A key part of the case was an estoppel claim, to effectively force the trustee of a discretionary trust to acknowledge the terms of an oral agreement about how the assets of the trust would be administered.

The court had to consider whether allowing the estoppel application to succeed would be a breach of the rule against trustee fettering and have the effect of prejudicing other discretionary objects of the trust (who were not joined to the proceedings).

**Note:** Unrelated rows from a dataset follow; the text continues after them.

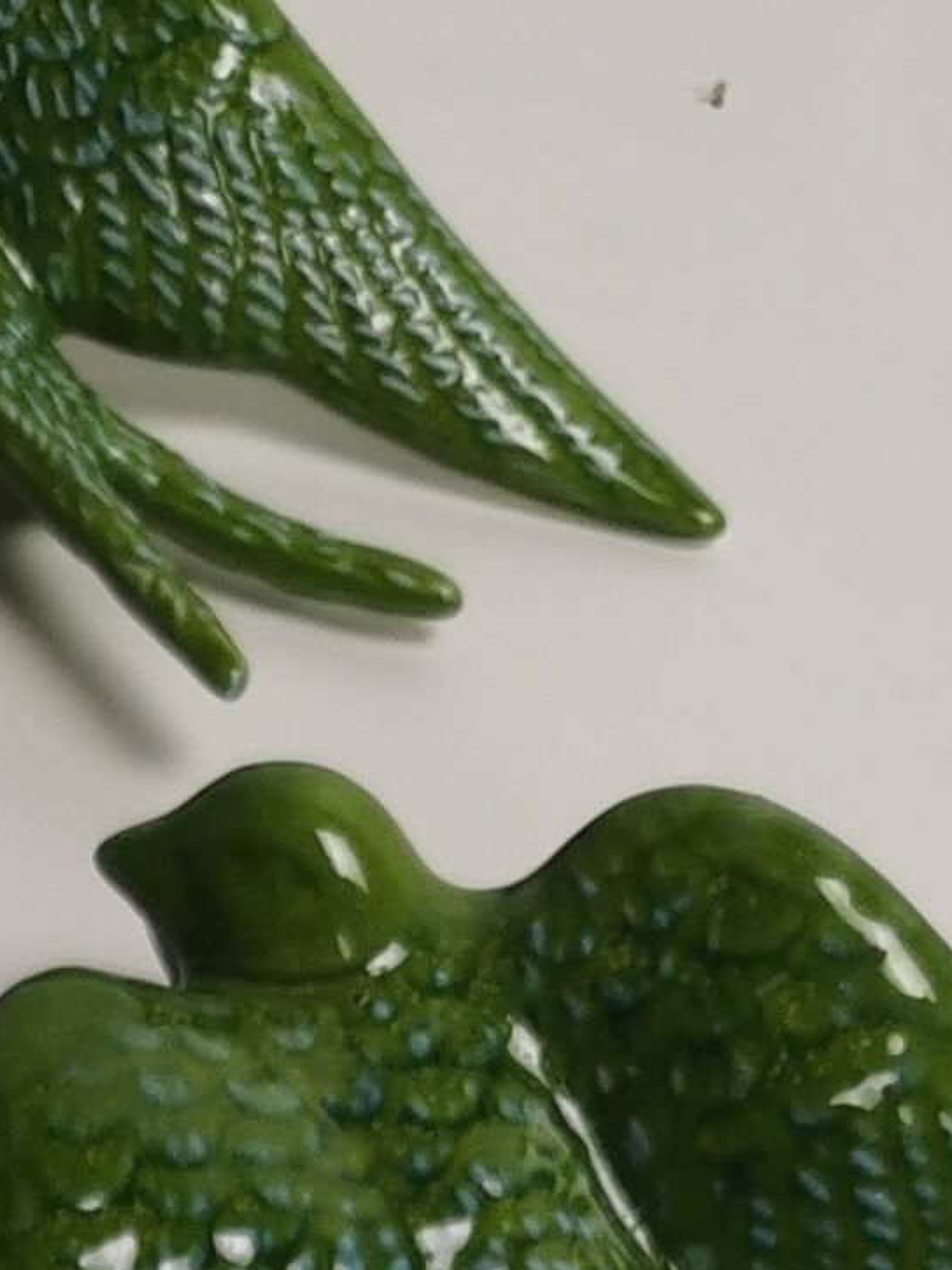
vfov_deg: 12.4
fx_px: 4987
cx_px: -247
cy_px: 2736
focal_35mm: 136
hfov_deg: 10.7
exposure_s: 1/100
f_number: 1.6
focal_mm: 5.56
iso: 50
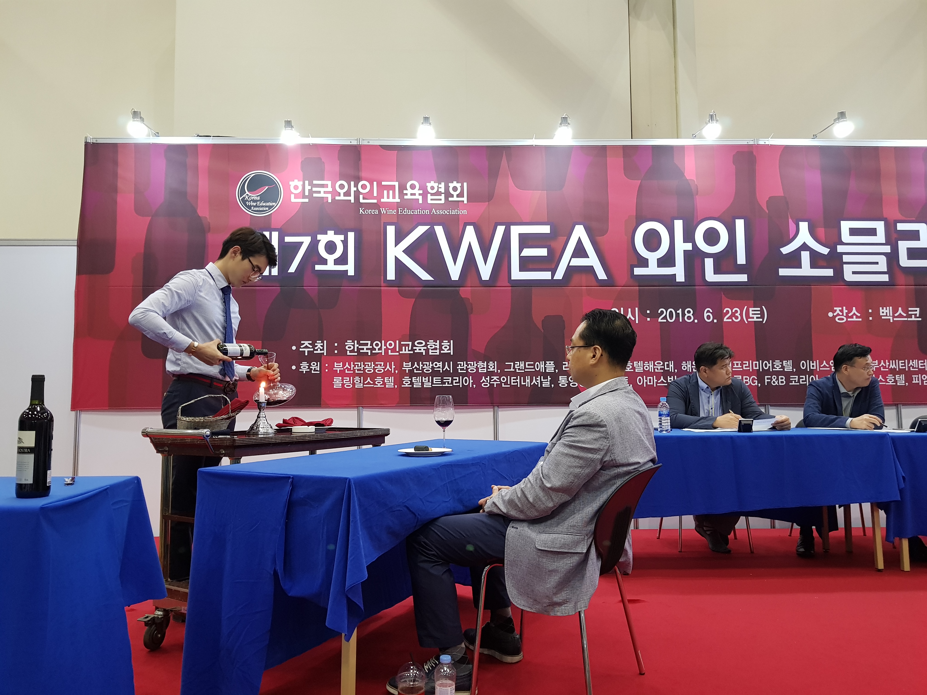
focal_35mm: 26
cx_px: 464
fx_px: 696
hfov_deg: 67.3
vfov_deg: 53.1
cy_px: 348
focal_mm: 4.2
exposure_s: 1/30
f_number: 1.7
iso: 200
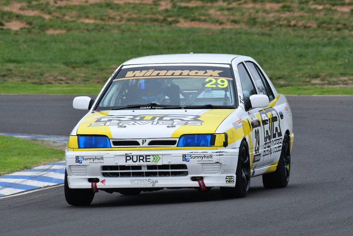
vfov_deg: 1.8
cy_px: 118
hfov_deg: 2.7
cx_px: 176
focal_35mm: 750
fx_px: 7356
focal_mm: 500
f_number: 11
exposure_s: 1/640
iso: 1000
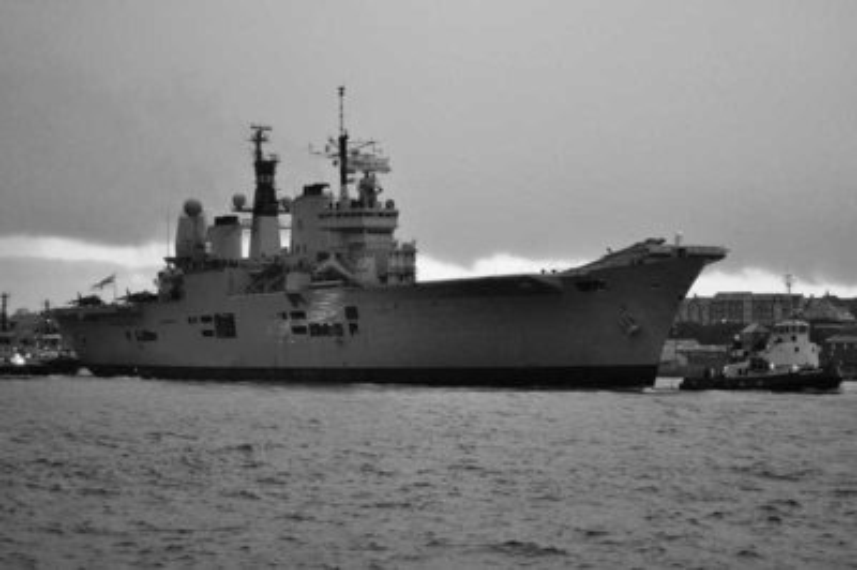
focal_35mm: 82
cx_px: 428
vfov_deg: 16.5
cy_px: 285
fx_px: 1962
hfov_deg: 24.6
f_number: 5.6
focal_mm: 55
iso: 800
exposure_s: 1/40
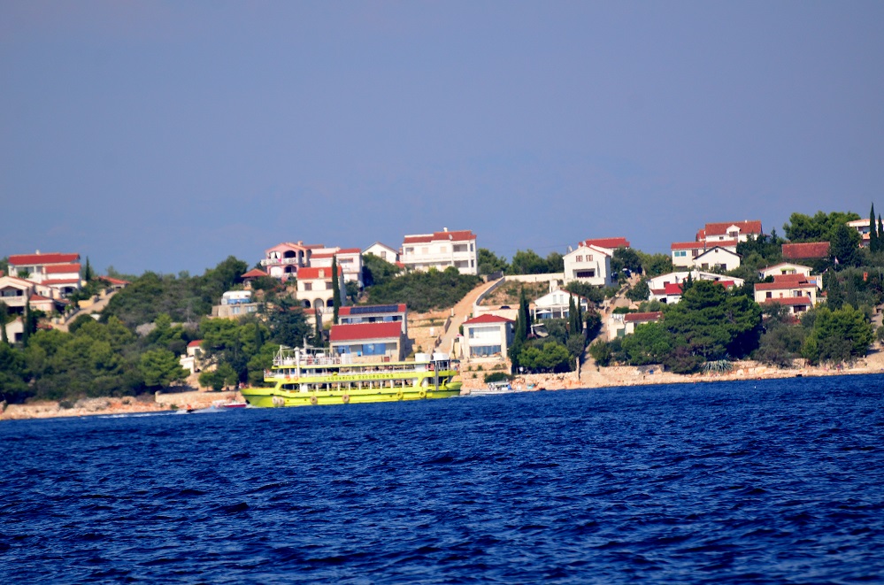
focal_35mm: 420
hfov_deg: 4.9
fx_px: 10289
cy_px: 292
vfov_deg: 3.3
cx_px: 442
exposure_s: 1/1600
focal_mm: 280
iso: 400
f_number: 5.6
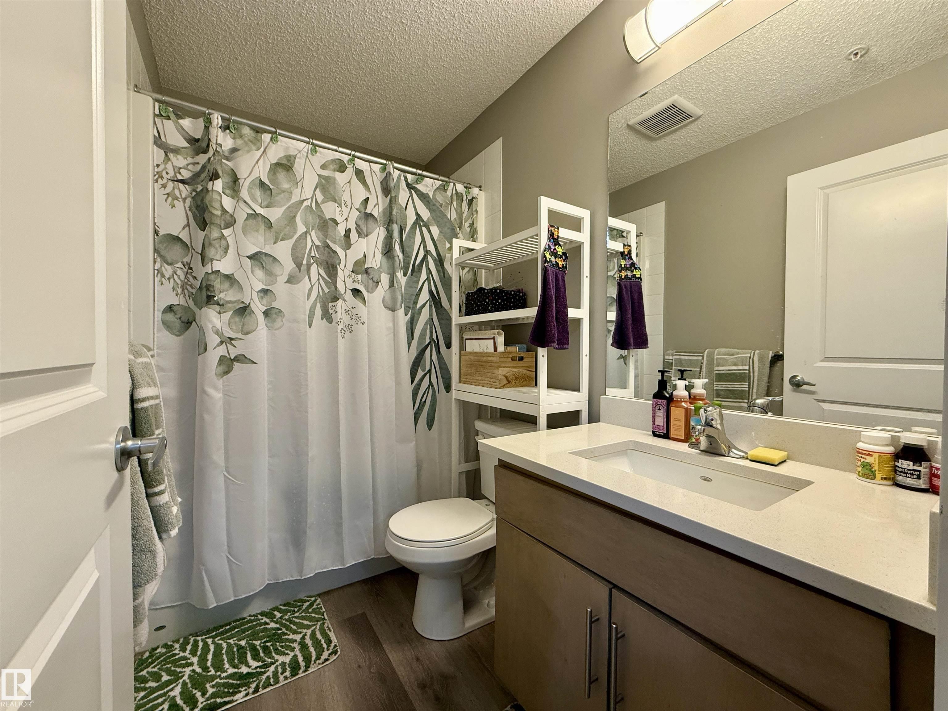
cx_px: 474
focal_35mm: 14
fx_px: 383
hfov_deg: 102.1
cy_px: 356
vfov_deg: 85.7
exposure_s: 1/60
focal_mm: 2.22
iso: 200
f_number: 2.2
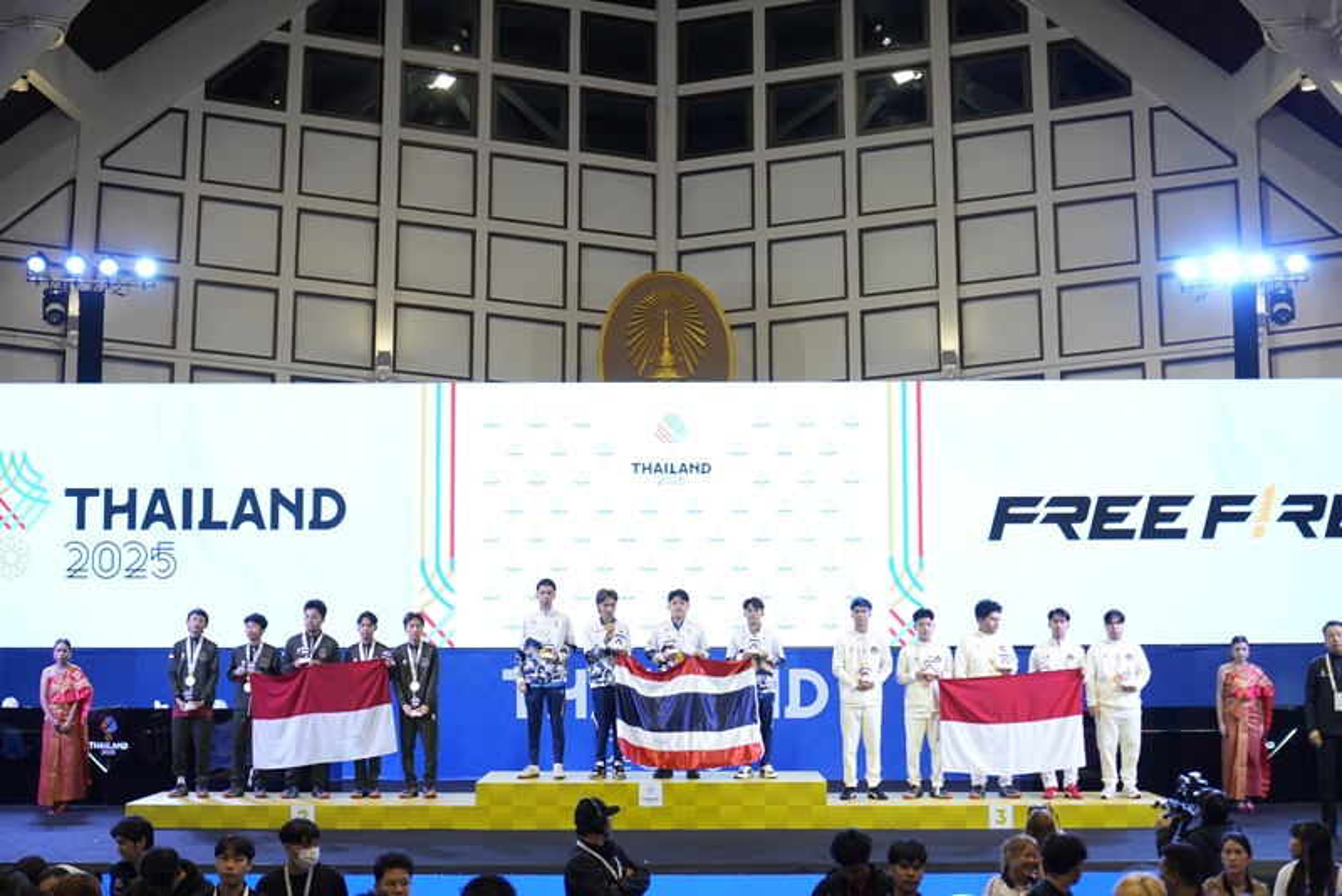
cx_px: 671
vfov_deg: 27.0
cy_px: 448
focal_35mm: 50
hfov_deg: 39.6
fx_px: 1864
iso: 1250
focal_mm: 50
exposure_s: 1/100
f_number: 4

In concluding that in granting the estoppel there was no breach of the rule against trustee fettering, the court confirmed:

  1. There is a general principle that the fundamental nature of a trustee’s duty is to act in accordance with a trust deed and that an agreement to fetter the exercise of a discretionary power is likely to be unenforceable.
  2. The general rule however does not prevent equity, by way of an estoppel, to operate as a practical fetter or limit on a trustee, although such occurrences will be rare - particularly given the difficulties where, for example, the membership or group of beneficiaries who may be impacted by the estoppel is very large and the position of the discretionary objects needs to be considered (see Public Trustee v Smith [2008] NSWSC 397 and English & Ors v Keats & Ors [2018] EWHC 673 (Ch)).
  3. In this case, a key factor was that the parties to the arrangement held a common assumption prior to the creation of the trust - that is, the trustee actually knew of, and was therefore bound by, the terms of the understanding or common assumption that the estoppel claim would enforce.
  4. Granting the estoppel to prevent the trustee from dealing with the income and capital of the trust other than in a manner than was consistent with the terms of the arrangement was permissible, even if this would impact on some non-specified beneficiaries.
  5. Further, the estoppel did not amount to the court imposing a universal rule on the trustee; rather it was a moulding of relief to suit the issue in the case and an application of the “cardinal principle of equity that the remedy must be fashioned to fit the nature of the case and the particular facts” (see Warman International Ltd v Dwyer [1995] HCA 18).
  6. Ultimately, the effect of granting the estoppel was not held to be to compel the trustee to exercise its power in a particular way in the future, but rather to disable it from doing so in respect of a certain percentage of the assets of the trust.
  7. That is, as confirmed on appeal in Pamplin v Irwin [2024] NSWCA 213, the requirement the court imposed was only that no less than 50% of the income or capital of the trust be distributed in a certain manner. This requirement did not preclude the trustee from considering any or all of the discretionary objects. Further it was open to the beneficiary who was to receive the 50 per cent to consent to a distribution of capital or income which would result in some other outcome.  In substance therefore, the order gave an entitlement to the relevant beneficiary to insist that they would need to approve any distribution of income or capital which would result in them not receiving at least 50 per cent of the distribution. While this did constrain the powers of the trustee, the limitation was held to be considerably removed from the restrictions protected by the doctrine of fettering.